■ Belirtilen hedef ■
Dokunulmazlık yazısında "AKP’lilerin asıl korkusu" ile "dosyası da bulunuyor..." arasındaki kısmı, ikisi de dahil olmak üzere düzenleyip yeniden yaz. Bunu yaparken "Meclis’te" yerine "Parlamento’da" kullan.

■ Sayfa ■
********************

Erbakana benzeme korkusu
Abone olAk Parti kapatılır ve siyasi yasak gelirse bundan en çok Erdoğan etkilenecek. Kulislere göre Erdoğan'ın korkusu bakın ne?
ANKARA KULİSİ
ZÜBEYİR
KINDIRA
Ankara Kulislerinde konuşulan son konu
Dokunulmazlıklar...
Anayasa Mahkemesi kapatma kararı verirse, ortalık karışacak. Karar sonrası; yeni bir parti kurarak, iktidarı korumanın bir yolu bulunabilir. Bunun için çeşitli formüller hazırlanıyor, zaten.
AKP’lilerin asıl korkusu bundan daha ileri ve farklı noktada;
kapatma ile birlikte verilecek siyasi yasaklarda
odaklanıyor...
Çünkü; başta Başbakan Erdoğan olmak üzere bir çok AKP’linin siyasi yasak kapsamına alınmasıyla dokunulmazlık zırhları da otomatik olarak kalkacak. Ve Meclis’te bekletilen, bu kişilere ait suç dosyaları ile ilgili yargılamalar derhal başlayacak.
2002 seçimleri öncesinde Dokunulmazlıkların kaldırılacağı sözü
veren ve bunu seçim beyannamesine de alan Erdoğan, bu tarihe kadar-
muhalefetin tüm baskılarına karşın- bu dosyaları ertelemeyi
başardı.
Ama CHP’nin başaramadığını, Anayasa Mahkemesi’nin olası bir kapatma kararı başaracak, gibi.
Meclis’te 67'i 22. dönemden olmak üzere toplam 74 dokunulmazlık
dosyası var. Bunların arasında, iddianame ile siyasi yasak istenen
bir çok ismin dosyası da bulunuyor...

********************

■ Kayıtlı veriler ■
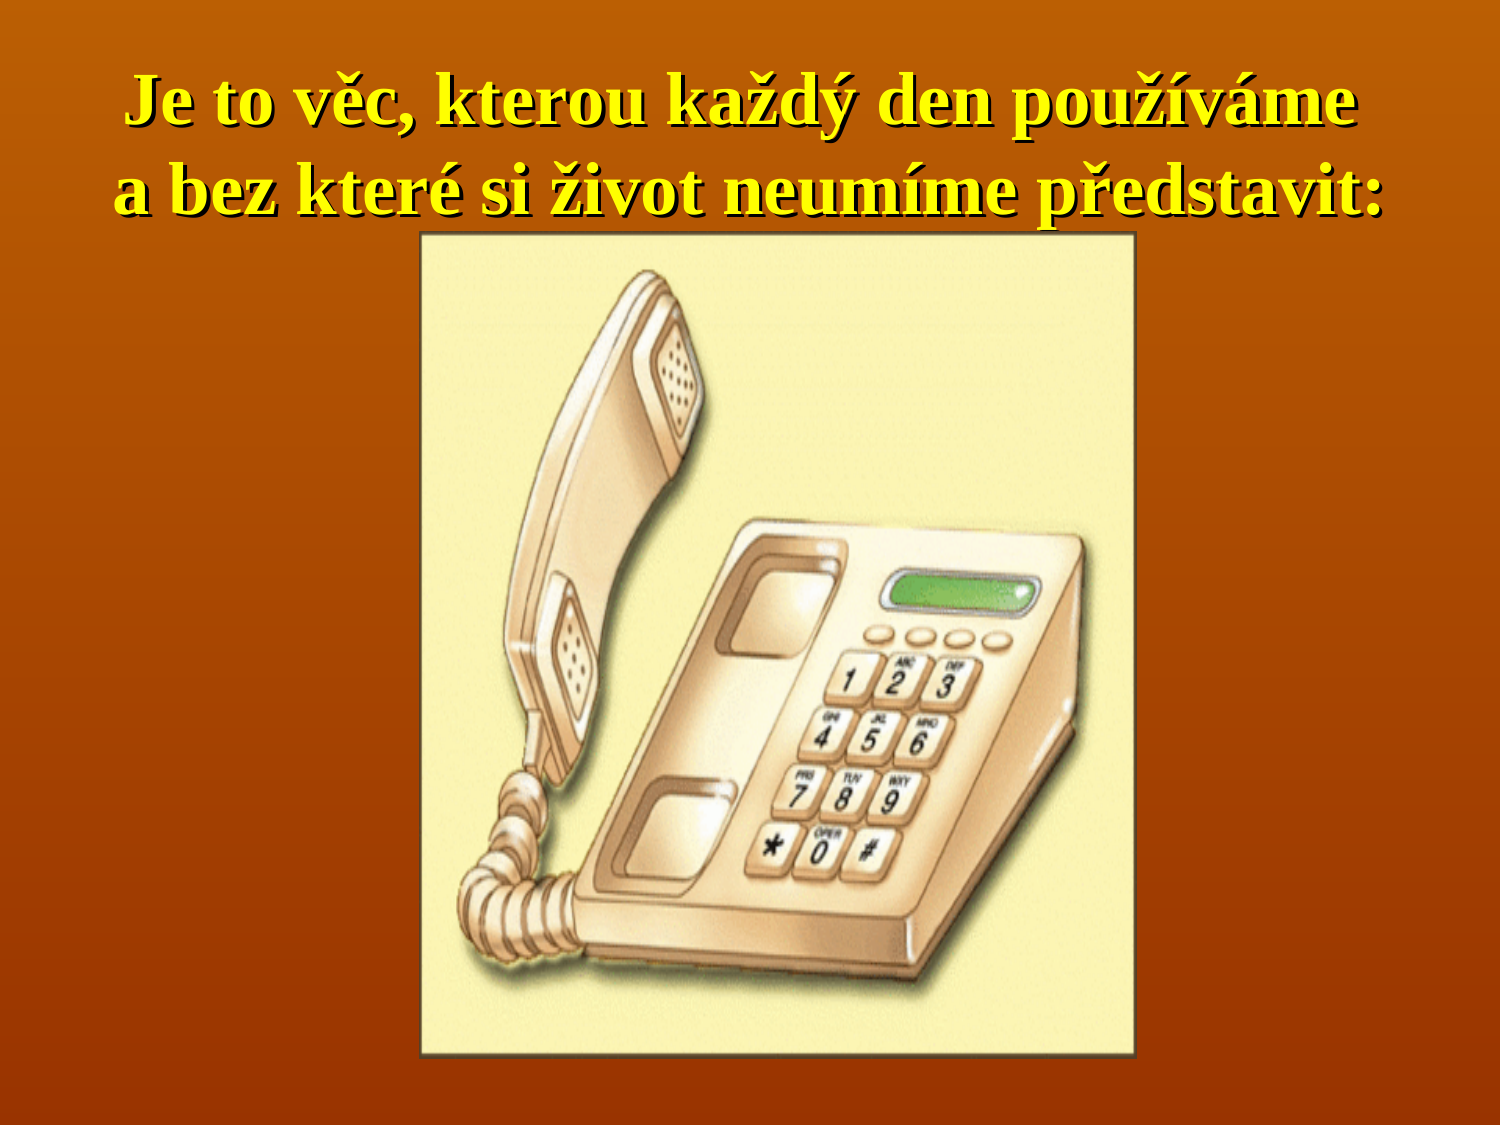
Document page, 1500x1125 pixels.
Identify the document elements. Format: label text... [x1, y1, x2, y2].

title Je to věc, kterou každý den používáme a bez které si život neumíme představit: [75, 41, 1426, 238]
picture [419, 231, 1137, 1059]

********************

■ Alıştırma sonucu ■
AKP’lilerin asıl korkusu bundan daha ileri ve farklı noktada;
kapatma ile birlikte verilecek siyasi yasaklarda
odaklanıyor...
Çünkü; başta Başbakan Erdoğan olmak üzere bir çok AKP’linin siyasi yasak kapsamına alınmasıyla dokunulmazlık zırhları da otomatik olarak kalkacak. Ve Parlamento’da bekletilen, bu kişilere ait suç dosyaları ile ilgili yargılamalar derhal başlayacak.
2002 seçimleri öncesinde Dokunulmazlıkların kaldırılacağı sözü
veren ve bunu seçim beyannamesine de alan Erdoğan, bu tarihe kadar-
muhalefetin tüm baskılarına karşın- bu dosyaları ertelemeyi
başardı.
Ama CHP’nin başaramadığını, Anayasa Mahkemesi’nin olası bir kapatma kararı başaracak, gibi.
Parlamento’da 67'i 22. dönemden olmak üzere toplam 74 dokunulmazlık
dosyası var. Bunların arasında, iddianame ile siyasi yasak istenen
bir çok ismin dosyası da bulunuyor...